O director da Organização Mundial de Saúde, Tedros Adhanom Ghebreysus, estimou na quinta-feira que “mais de mil habitantes de Gaza estão mortos, feridos ou desaparecidos e presumidamente mortos”. Já esta sexta-feira, o porta-voz da UNICEF nos Territórios Palestinianos, Jonathan Crickx, disse que cerca de 17 mil crianças estão desacompanhadas ou separadas das suas famílias durante o conflito, explicando que “é extremamente difícil” identificá-las, já que muitas vezes são levadas para um hospital e “nem sequer conseguem dizer como se chamam” por causa do choque ou dos ferimentos.
Esta sexta-feira, na sua actualização diário do número de vítimas, o Ministério da Saúde de Gaza (controlado pelo Hamas) disse que desde o início da guerra, a 7 de Outubro, pelo menos 27,100 palestinianos morreram, incluindo mais de 12 mil crianças; mais de 66 mil foram feridos e mais de 8000 estão desaparecidos “debaixo dos escombros”. Estes dados não distinguem civis de combatentes, mas são considerados credíveis pela ONU.
Israel não contabiliza as vítimas civis palestinianas, mas diz que matou 10 mil operacionais do Hamas nos 120 dias desde o ataque do movimento palestiniano que matou perto de 1200 pessoas em Israel (a maioria civis) e durante o qual foram feitos mais de 250 reféns (incluindo 130 que permanecem em Gaza). “Aproximadamente dois civis foram mortos por cada combatente do Hamas morto na Faixa de Gaza, disseram altas autoridades militares”, escreveu o jornal The Times of Israel a 5 de Dezembro, numa altura em que Israel estimava ter matado 5000 combatentes.

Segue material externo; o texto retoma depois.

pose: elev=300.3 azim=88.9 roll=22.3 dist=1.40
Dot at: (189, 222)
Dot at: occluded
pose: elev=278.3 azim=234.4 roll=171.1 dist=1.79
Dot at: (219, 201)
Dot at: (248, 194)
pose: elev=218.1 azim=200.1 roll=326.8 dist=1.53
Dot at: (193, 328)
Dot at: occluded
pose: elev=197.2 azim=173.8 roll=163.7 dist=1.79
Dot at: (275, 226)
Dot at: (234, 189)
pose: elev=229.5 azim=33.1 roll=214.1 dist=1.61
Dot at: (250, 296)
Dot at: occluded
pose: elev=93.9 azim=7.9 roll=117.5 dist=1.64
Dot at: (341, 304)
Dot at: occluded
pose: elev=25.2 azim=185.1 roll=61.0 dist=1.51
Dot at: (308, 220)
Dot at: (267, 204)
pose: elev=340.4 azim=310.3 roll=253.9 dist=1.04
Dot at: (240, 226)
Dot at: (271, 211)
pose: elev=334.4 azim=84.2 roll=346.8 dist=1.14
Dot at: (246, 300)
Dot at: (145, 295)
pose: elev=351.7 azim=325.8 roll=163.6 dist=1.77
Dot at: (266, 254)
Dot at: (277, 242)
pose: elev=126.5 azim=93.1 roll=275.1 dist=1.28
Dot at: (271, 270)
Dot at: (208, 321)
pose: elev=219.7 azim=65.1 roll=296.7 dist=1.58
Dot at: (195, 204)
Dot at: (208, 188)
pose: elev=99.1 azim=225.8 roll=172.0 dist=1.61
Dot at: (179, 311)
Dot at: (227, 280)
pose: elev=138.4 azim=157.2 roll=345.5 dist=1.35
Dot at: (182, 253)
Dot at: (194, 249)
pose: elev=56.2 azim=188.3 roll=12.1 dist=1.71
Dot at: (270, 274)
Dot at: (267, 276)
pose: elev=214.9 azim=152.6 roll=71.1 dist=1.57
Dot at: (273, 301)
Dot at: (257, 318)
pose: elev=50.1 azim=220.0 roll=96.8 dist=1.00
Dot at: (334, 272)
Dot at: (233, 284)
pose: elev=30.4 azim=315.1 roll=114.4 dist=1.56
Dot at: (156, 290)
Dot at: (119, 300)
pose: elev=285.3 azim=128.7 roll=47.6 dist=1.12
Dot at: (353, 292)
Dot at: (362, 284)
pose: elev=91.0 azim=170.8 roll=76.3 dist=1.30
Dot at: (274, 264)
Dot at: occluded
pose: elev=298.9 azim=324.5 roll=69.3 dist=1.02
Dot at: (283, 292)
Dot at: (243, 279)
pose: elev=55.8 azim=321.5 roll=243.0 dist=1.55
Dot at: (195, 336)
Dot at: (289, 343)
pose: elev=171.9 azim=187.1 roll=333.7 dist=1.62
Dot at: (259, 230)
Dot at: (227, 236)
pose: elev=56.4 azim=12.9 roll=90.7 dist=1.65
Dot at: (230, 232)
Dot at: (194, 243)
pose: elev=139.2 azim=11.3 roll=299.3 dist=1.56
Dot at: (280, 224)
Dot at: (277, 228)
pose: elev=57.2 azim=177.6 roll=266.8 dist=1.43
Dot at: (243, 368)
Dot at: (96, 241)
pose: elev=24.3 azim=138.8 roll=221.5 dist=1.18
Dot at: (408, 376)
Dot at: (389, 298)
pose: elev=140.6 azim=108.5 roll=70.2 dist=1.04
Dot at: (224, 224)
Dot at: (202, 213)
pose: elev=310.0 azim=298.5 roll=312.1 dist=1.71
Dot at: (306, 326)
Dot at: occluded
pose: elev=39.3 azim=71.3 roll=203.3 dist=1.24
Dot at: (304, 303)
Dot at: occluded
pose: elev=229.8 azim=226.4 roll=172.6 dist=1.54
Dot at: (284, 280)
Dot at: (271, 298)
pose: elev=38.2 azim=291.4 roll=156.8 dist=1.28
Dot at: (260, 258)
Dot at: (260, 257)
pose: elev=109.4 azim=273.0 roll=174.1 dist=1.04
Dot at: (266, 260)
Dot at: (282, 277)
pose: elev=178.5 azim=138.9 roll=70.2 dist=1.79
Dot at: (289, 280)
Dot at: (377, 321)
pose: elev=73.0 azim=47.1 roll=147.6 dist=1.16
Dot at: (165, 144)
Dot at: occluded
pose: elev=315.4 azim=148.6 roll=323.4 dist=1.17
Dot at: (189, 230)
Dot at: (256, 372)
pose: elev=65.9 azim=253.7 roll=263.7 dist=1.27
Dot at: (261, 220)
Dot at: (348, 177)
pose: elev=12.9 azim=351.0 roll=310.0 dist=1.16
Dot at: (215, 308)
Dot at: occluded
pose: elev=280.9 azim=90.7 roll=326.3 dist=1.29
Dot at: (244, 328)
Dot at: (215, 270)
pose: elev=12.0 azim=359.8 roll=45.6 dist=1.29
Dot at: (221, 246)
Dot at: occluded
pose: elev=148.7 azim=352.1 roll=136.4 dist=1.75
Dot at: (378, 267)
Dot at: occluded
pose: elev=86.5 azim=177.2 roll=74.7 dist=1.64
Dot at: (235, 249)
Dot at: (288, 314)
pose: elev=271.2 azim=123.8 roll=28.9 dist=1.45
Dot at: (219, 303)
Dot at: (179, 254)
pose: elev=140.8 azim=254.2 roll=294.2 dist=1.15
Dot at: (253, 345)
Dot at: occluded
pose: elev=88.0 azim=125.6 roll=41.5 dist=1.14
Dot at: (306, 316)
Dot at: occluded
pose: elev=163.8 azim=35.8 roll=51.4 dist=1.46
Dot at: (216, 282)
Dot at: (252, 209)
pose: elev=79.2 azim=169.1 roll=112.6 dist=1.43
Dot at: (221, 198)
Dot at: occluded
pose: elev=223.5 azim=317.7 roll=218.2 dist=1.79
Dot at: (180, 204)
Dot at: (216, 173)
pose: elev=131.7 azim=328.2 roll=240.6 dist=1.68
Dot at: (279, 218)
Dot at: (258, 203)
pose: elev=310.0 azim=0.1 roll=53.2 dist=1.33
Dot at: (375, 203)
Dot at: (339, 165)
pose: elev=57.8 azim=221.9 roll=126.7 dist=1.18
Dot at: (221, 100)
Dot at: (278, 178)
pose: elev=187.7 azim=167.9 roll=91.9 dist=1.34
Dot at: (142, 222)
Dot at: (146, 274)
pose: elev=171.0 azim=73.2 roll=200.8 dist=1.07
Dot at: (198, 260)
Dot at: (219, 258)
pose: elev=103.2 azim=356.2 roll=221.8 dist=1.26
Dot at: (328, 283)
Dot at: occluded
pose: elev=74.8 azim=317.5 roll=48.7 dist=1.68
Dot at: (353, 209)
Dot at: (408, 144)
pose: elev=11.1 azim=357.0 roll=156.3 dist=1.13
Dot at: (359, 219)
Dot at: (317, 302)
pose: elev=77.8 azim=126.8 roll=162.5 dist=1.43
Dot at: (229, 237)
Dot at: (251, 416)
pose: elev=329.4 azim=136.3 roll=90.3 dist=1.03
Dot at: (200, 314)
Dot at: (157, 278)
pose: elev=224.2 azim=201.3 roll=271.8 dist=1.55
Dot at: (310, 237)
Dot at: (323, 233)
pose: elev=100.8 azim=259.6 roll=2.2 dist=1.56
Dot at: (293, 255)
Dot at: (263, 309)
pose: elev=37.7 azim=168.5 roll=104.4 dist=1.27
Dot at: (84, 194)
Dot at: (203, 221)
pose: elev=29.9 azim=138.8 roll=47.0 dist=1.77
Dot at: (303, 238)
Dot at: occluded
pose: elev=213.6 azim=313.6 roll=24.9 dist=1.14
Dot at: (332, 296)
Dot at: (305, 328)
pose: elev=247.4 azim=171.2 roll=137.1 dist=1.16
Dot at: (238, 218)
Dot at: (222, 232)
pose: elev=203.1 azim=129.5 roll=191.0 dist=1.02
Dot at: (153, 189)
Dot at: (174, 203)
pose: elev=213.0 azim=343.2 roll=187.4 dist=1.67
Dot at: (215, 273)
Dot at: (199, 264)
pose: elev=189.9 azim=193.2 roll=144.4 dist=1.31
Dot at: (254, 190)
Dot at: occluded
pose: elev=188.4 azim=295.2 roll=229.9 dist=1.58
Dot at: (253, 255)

“Quero sublinhar a nossa profunda preocupação com a escalada de hostilidades em Khan Yunis, que resultou num aumento do número de deslocados internos que nos últimos dias procuraram refúgio em Rafah”, disse aos jornalistas Jens Laerke, porta-voz do gabinete das Nações Unidas para os Assuntos Humanitários.
“Não aguentamos mais”
Com a intensificação dos ataques em Khan Yunis, nas últimas duas semanas voltaram a ver-se filas de milhares de palestinianos a fugir da violência a pé, como aconteceu em Outubro, como a debandada da Cidade de Gaza e de todo o Norte do enclave palestiniano.
“Milhares de palestinianos continuam a fugir para o Sul, onde já se encontram mais de metade de uma população de 2,3 milhões de pessoas…”, disse ainda Laerke, sublinhando: “Rafah está à beira de explodir de desespero e nós tememos pelo que aí vem.”
Em Rafah, Hani Mahmoud, jornalista da Al Jazeera, descreve “uma pequena faixa de terra” onde cerca de 1,9 milhões de palestinianos “se amontoam em edifícios residenciais, nas ruas, sem infra-estruturas básicas, como casas de banho”.
“Em cada esquina de Rafah podem encontrar-se deslocados a dormir na rua, desprotegidos, a sofrer as inclemências da chuva e do frio. Não aguentamos mais, estamos muito cansados”, relatou ao jornal El País numa troca de mensagens Karim, funcionário de uma ONG que, por segurança, prefere que o seu apelido não seja publicado.
Enquanto o Qatar, que negociou a trégua de Novembro, e os Estados Unidos vão dando conta de avanços nas negociações entre Israel e o Hamas, a população de Gaza teme que o próximo cessar-fogo não chegue a tempo. “A proposta foi aprovada pelo lado israelita e temos uma confirmação inicial positiva do Hamas”, disse o porta-voz do Ministério dos Negócios Estrangeiros qatarense, Majed al-Ansari, na Universidade Johns Hopkins, em Washington. As declarações de Ansari desencadearam algumas celebrações em Gaza.